Identifying Off-Flavours in Beer – Acetaldehyde

Welcome to The Certified Beer Nerd with Nigel Ayling — your guide to the geeky side of beer.

Today’s off-flavour is acetaldehyde. If you’ve ever picked up a green apple, raw pumpkin, or freshly cut grass aroma in your beer, chances are you’ve come across it.

Acetaldehyde is a natural by-product of fermentation. Yeast produces it on the way to making alcohol. Normally, the yeast reabsorbs it and converts it into ethanol. But if fermentation is rushed, the yeast is stressed, or the beer is packaged too early, acetaldehyde can stick around. It can also reappear later in a beer’s life due to oxidation.

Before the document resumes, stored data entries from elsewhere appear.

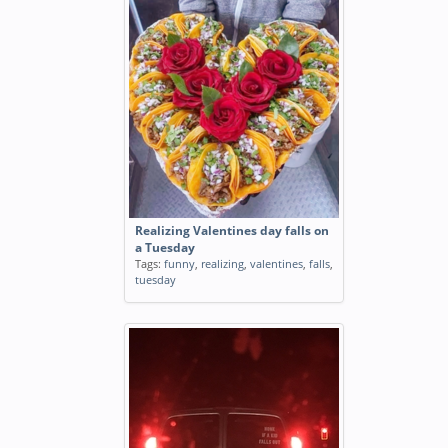
Realizing Valentines day falls on
a Tuesday
Tags:
funny
,
realizing
,
valentines
,
falls
,
tuesday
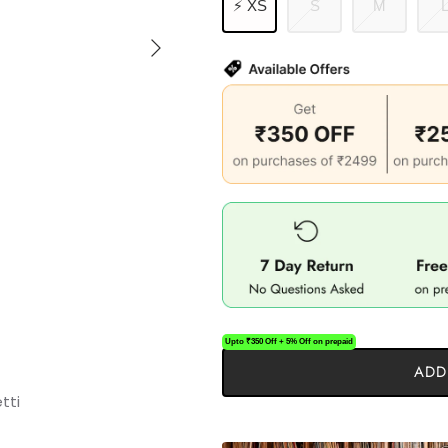
⚡ XS
S
M
Upto ₹350 Off + 5% Off on prepaid
ADD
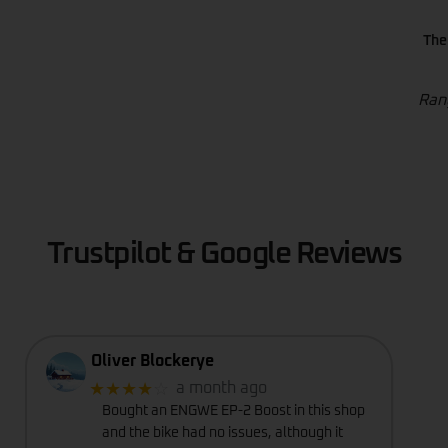
The
Rang
Trustpilot & Google Reviews
Oliver Blockerye
★★★★
☆
a month ago
Bought an ENGWE EP-2 Boost in this shop
and the bike had no issues, although it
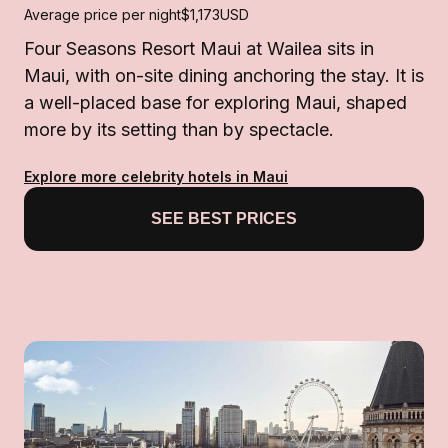
Average price per night
$1,173
USD
Four Seasons Resort Maui at Wailea sits in
Maui, with on-site dining anchoring the stay. It is
a well-placed base for exploring Maui, shaped
more by its setting than by spectacle.
Explore more celebrity hotels in Maui
SEE BEST PRICES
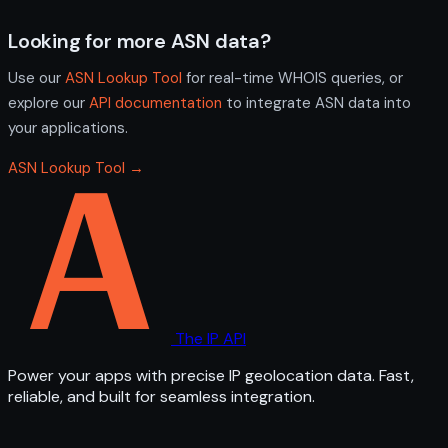
Looking for more ASN data?
Use our
ASN Lookup Tool
for real-time WHOIS queries, or
explore our
API documentation
to integrate ASN data into
your applications.
ASN Lookup Tool →
The IP API
Power your apps with precise IP geolocation data. Fast,
reliable, and built for seamless integration.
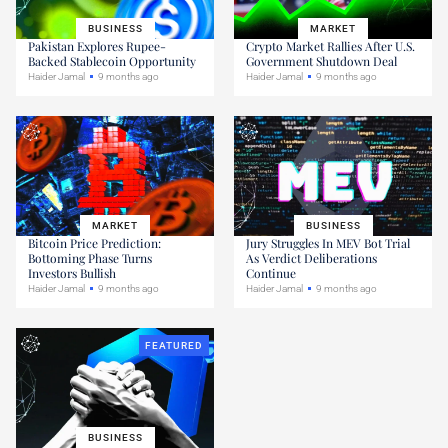
BUSINESS
MARKET
Pakistan Explores Rupee-
Crypto Market Rallies After U.S.
Backed Stablecoin Opportunity
Government Shutdown Deal
Haider Jamal
9 months ago
Haider Jamal
9 months ago
MARKET
BUSINESS
Bitcoin Price Prediction:
Jury Struggles In MEV Bot Trial
Bottoming Phase Turns
As Verdict Deliberations
Investors Bullish
Continue
Haider Jamal
9 months ago
Haider Jamal
9 months ago
FEATURED
BUSINESS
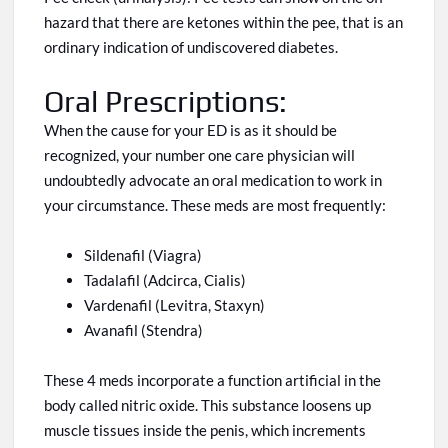
hazard that there are ketones within the pee,
that is
an
ordinary indication of undiscovered diabetes.
Oral Prescriptions:
When the cause for your ED is as it should be
recognized, your number one care physician will
undoubtedly advocate an oral medication to work in
your circumstance. These meds are most frequently:
Sildenafil (Viagra)
Tadalafil (Adcirca, Cialis)
Vardenafil (Levitra, Staxyn)
Avanafil (Stendra)
These 4 meds incorporate
a
function
artificial
in the
body called nitric oxide. This substance loosens up
muscle tissues inside the penis, which increments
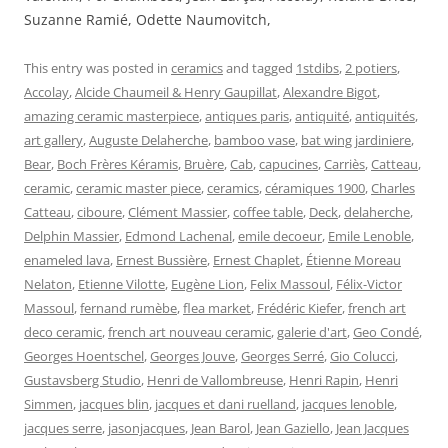
Suzanne Ramié, Odette Naumovitch,
This entry was posted in
ceramics
and tagged
1stdibs
,
2 potiers
,
Accolay
,
Alcide Chaumeil & Henry Gaupillat
,
Alexandre Bigot
,
amazing ceramic masterpiece
,
antiques paris
,
antiquité
,
antiquités
,
art gallery
,
Auguste Delaherche
,
bamboo vase
,
bat wing jardiniere
,
Bear
,
Boch Frères Kéramis
,
Bruère
,
Cab
,
capucines
,
Carriès
,
Catteau
,
ceramic
,
ceramic master piece
,
ceramics
,
céramiques 1900
,
Charles
Catteau
,
ciboure
,
Clément Massier
,
coffee table
,
Deck
,
delaherche
,
Delphin Massier
,
Edmond Lachenal
,
emile decoeur
,
Emile Lenoble
,
enameled lava
,
Ernest Bussière
,
Ernest Chaplet
,
Étienne Moreau
Nelaton
,
Etienne Vilotte
,
Eugène Lion
,
Felix Massoul
,
Félix-Victor
Massoul
,
fernand rumèbe
,
flea market
,
Frédéric Kiefer
,
french art
deco ceramic
,
french art nouveau ceramic
,
galerie d'art
,
Geo Condé
,
Georges Hoentschel
,
Georges Jouve
,
Georges Serré
,
Gio Colucci
,
Gustavsberg Studio
,
Henri de Vallombreuse
,
Henri Rapin
,
Henri
Simmen
,
jacques blin
,
jacques et dani ruelland
,
jacques lenoble
,
jacques serre
,
jasonjacques
,
Jean Barol
,
Jean Gaziello
,
Jean Jacques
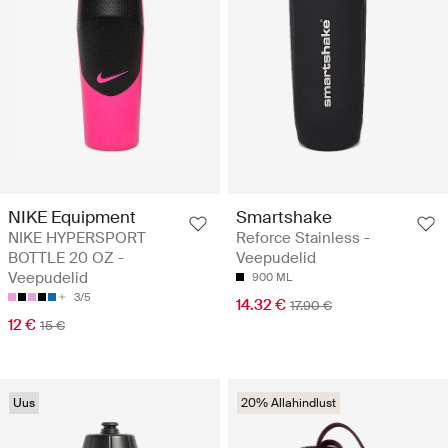
NIKE Equipment
Smartshake
NIKE HYPERSPORT
Reforce Stainless -
BOTTLE 20 OZ -
Veepudelid
Veepudelid
900 ML
3/5
14.32 €
17.90 €
12 €
15 €
Uus
20% Allahindlust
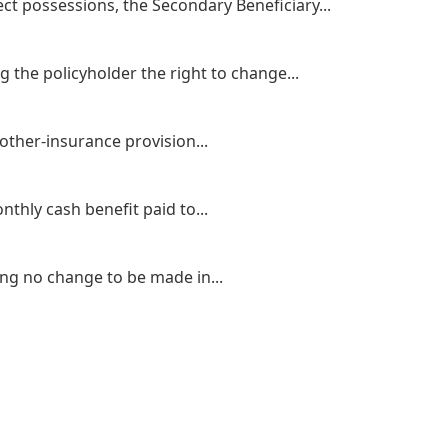
ct possessions, the Secondary Beneficiary...
 the policyholder the right to change...
other-insurance provision...
thly cash benefit paid to...
ing no change to be made in...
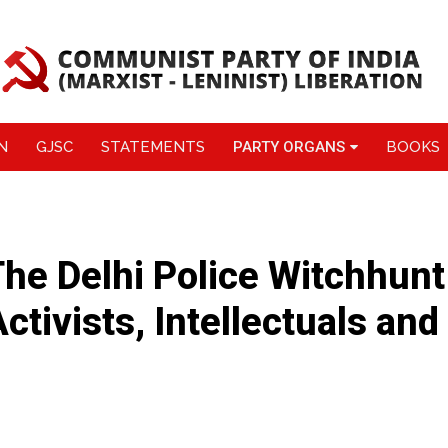
N
GJSC
STATEMENTS
PARTY ORGANS
BOOKS
e Delhi Police Witchhunt
ctivists, Intellectuals and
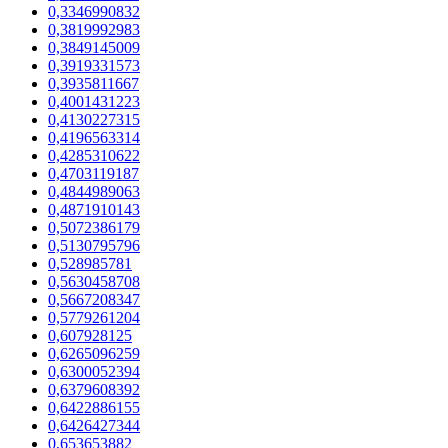
0,3346990832
0,3819992983
0,3849145009
0,3919331573
0,3935811667
0,4001431223
0,4130227315
0,4196563314
0,4285310622
0,4703119187
0,4844989063
0,4871910143
0,5072386179
0,5130795796
0,528985781
0,5630458708
0,5667208347
0,5779261204
0,607928125
0,6265096259
0,6300052394
0,6379608392
0,6422886155
0,6426427344
0,653653882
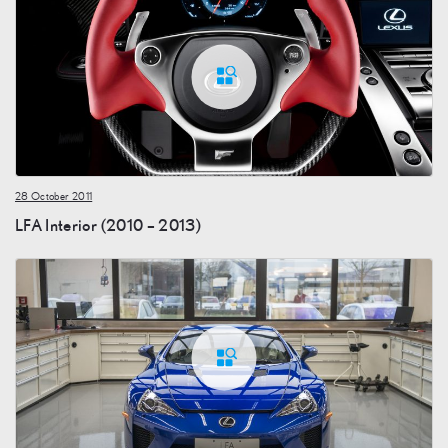
28 October 2011
LFA Interior (2010 – 2013)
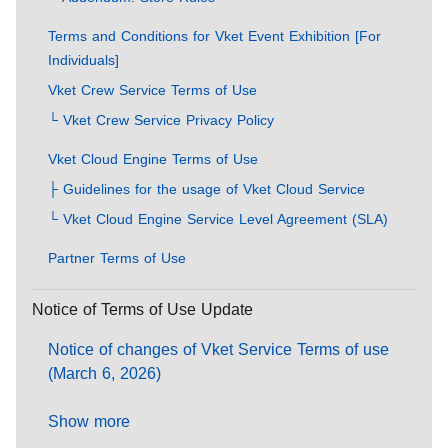
Terms and Conditions for Vket Event Exhibition [For
Individuals]
Vket Crew Service Terms of Use
└ Vket Crew Service Privacy Policy
Vket Cloud Engine Terms of Use
├ Guidelines for the usage of Vket Cloud Service
└ Vket Cloud Engine Service Level Agreement (SLA)
Partner Terms of Use
Notice of Terms of Use Update
Notice of changes of Vket Service Terms of use
(March 6, 2026)
Show more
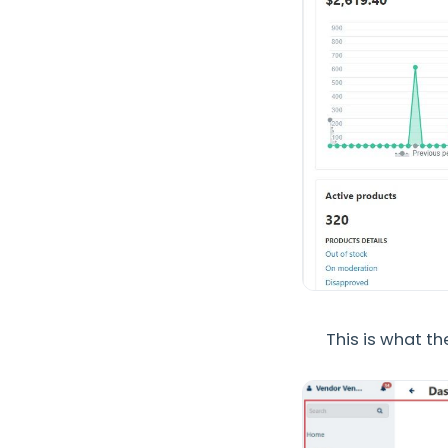
This is what t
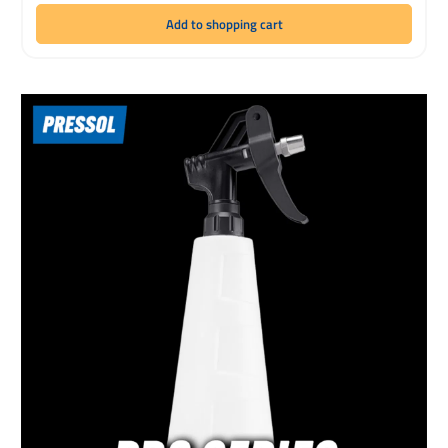
Add to shopping cart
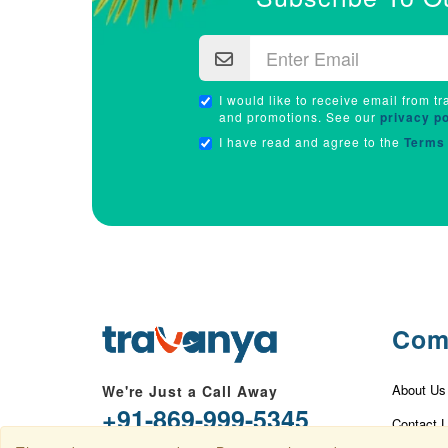
I would like to receive email from tr
and promotions. See our
privacy po
I have read and agree to the
Terms 
Com
About Us
We're Just a Call Away
+91-869-999-5345
Contact 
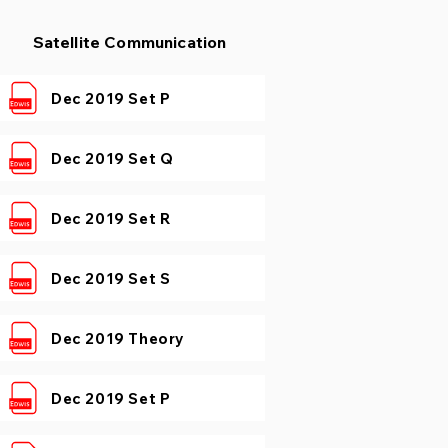
Satellite Communication
Dec 2019 Set P
Dec 2019 Set Q
Dec 2019 Set R
Dec 2019 Set S
Dec 2019 Theory
Dec 2019 Set P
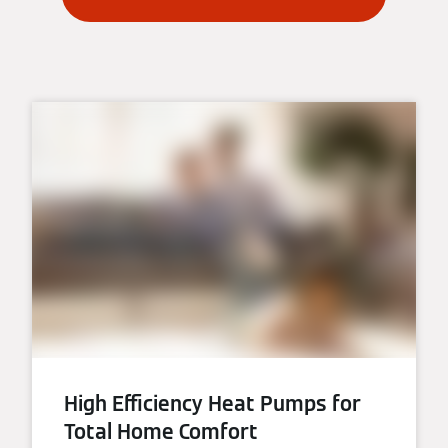
High Efficiency Heat Pumps for
Total Home Comfort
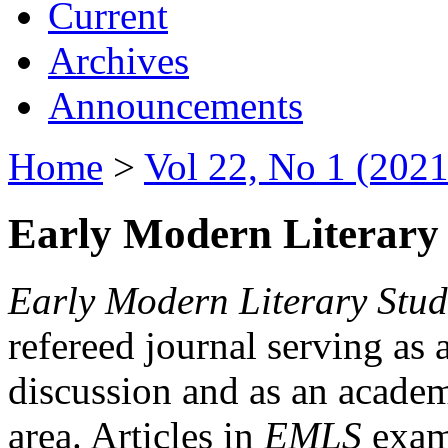
Current
Archives
Announcements
Home
>
Vol 22, No 1 (2021
Early Modern Literary 
Early Modern Literary Stud
refereed journal serving as 
discussion and as an academi
area. Articles in
EMLS
exami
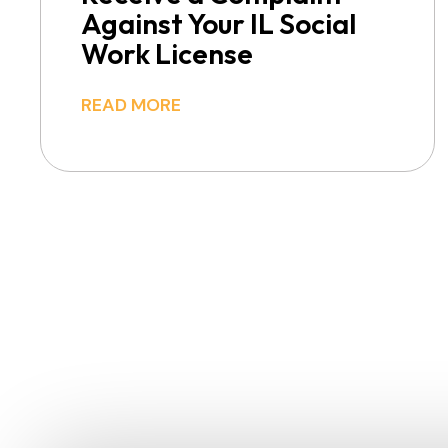
Against Your IL Social
Work License
READ MORE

In most beer styles, acetaldehyde is considered a flaw, giving the impression of beer that’s “unfinished.” But there are exceptions: in American light lager, a low apple-like note is sometimes acceptable.

To train yourself, start with spiked samples or simply compare to a fresh Granny Smith apple. Once you’ve got that green-apple character in your sensory memory, you’ll always be able to identify it.

So next time your beer tastes more like cider than ale, it’s probably acetaldehyde at work.

That’s The Certified Beer Nerd — levelling up your tasting skills, one sip at a time.